I think that certain infrastructure improvements could be made to make this more user-friendly, stable, and adhere to best software engineering practices through implementing tests, better versioning of individual software packages that are included, etc. These are a few problems and potential solutions I see:
1) This pipeline requires managing very large conda environments, which can get out of hand very quickly in addition to potential difficulties with installation and solving environments. If the authors would like to stay with conda environments, a quick solution to solving environments and quicker installation would be using mamba to put these environments together.
2) Since the pipeline is written as a series of bash/R/python scripts depending on conda environments, the pipeline is somewhat fragile and hard to ensure it works on most infrastructures, or even the intended infrastructure.
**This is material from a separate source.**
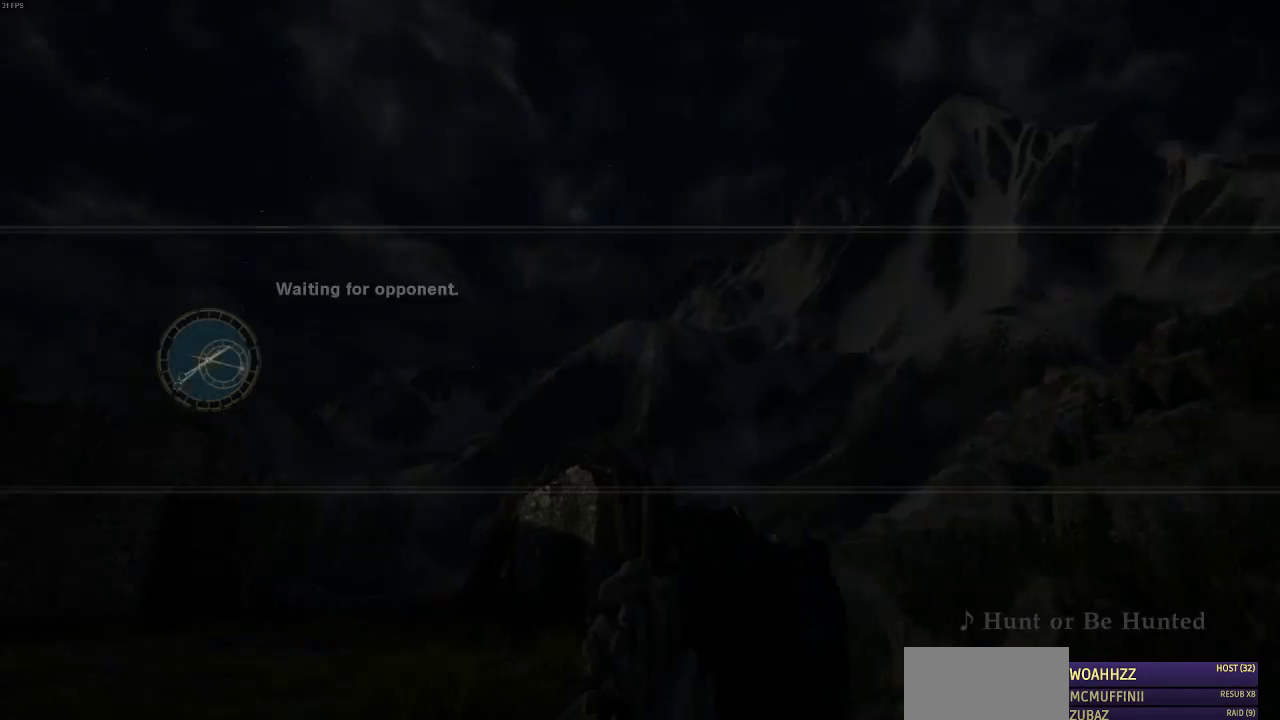
{"buttons": [], "events": [[33, "DPAD_UP", "down"], [100, "DPAD_UP", "up"], [200, "DPAD_UP", "down"], [233, "DPAD_UP", "up"], [367, "DPAD_UP", "down"], [433, "DPAD_UP", "up"]]}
Even if the actual installation process is made smoother, there is still the problem of verifying what versions of tools that were used in the pipeline. There is a way to export the conda environments and versions, but it's not a perfect solution. I think an involved pipeline like this would greatly benefit from being executed with a workflow manager such as Snakemake or Nextflow, with my personal opinion being that is should be implemented in Nextflow. Although Snakemake is easier to learn and can implement conda environments easier, it's difficult to ensure these pipelines will work on diverse platforms. Nextflow can also use conda environments but there is preference for Docker or singularity images, which solves some of the issues with keeping track of versions. Additionally Nextflow has testing and CI capability built in so that ensuring future updates are still functional and work as expected is easier. Finally, Nextflow has been tested on various platforms - from HPC schedulers, local environments, to cloud providers.
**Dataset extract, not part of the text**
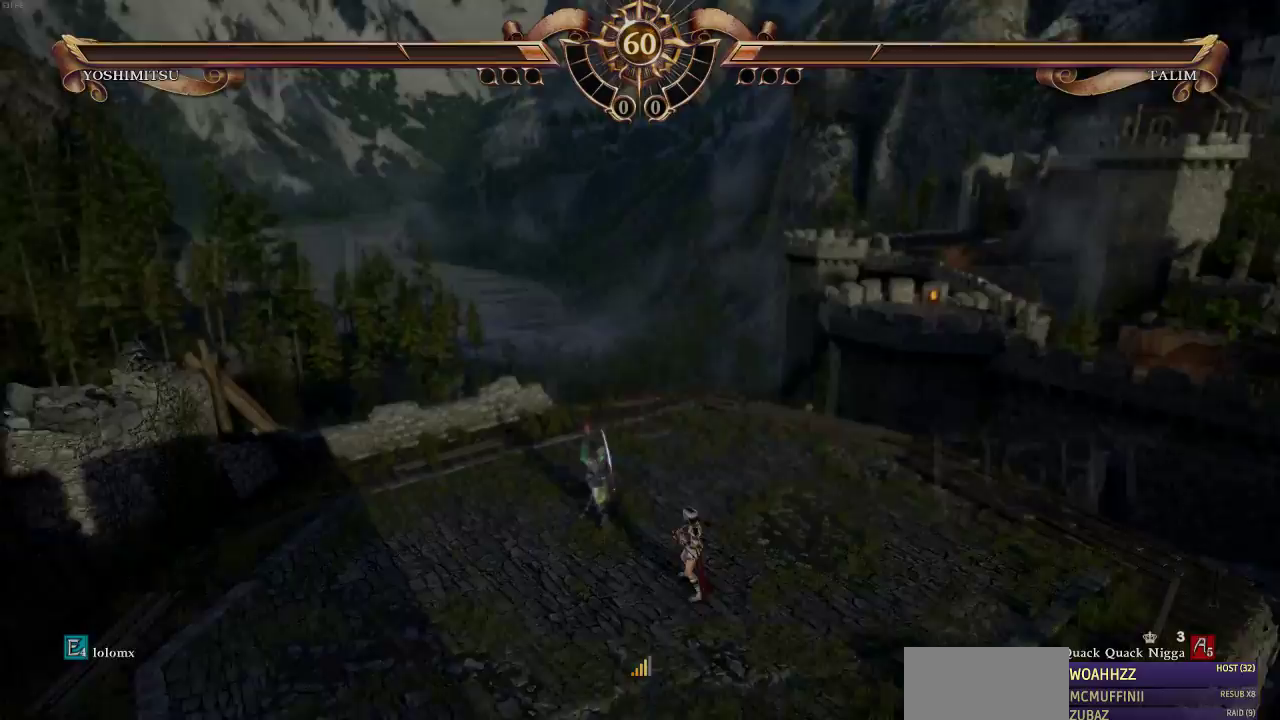
{"buttons": [], "events": [[33, "DPAD_UP", "down"], [167, "DPAD_UP", "up"]]}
3) Related to the issue above, I don't see how this pipeline can be run in a high-throughput way because it isn't written as a DAG like what is implemented in Snakemake/Nextflow pipelines. My understanding is that you would have to run all of the samples together in more of a "for loop" fashion, and therefore this doesn't take advantage of HPC or cloud resources one might have. The only way somebody could use this in the cloud is if they used a single EC2 instance, which isn't very cost or time efficient. Making the pipeline truly high-throughput so samples can be run in parallel for certain tasks and then aggregated together requires DAG infrastructure.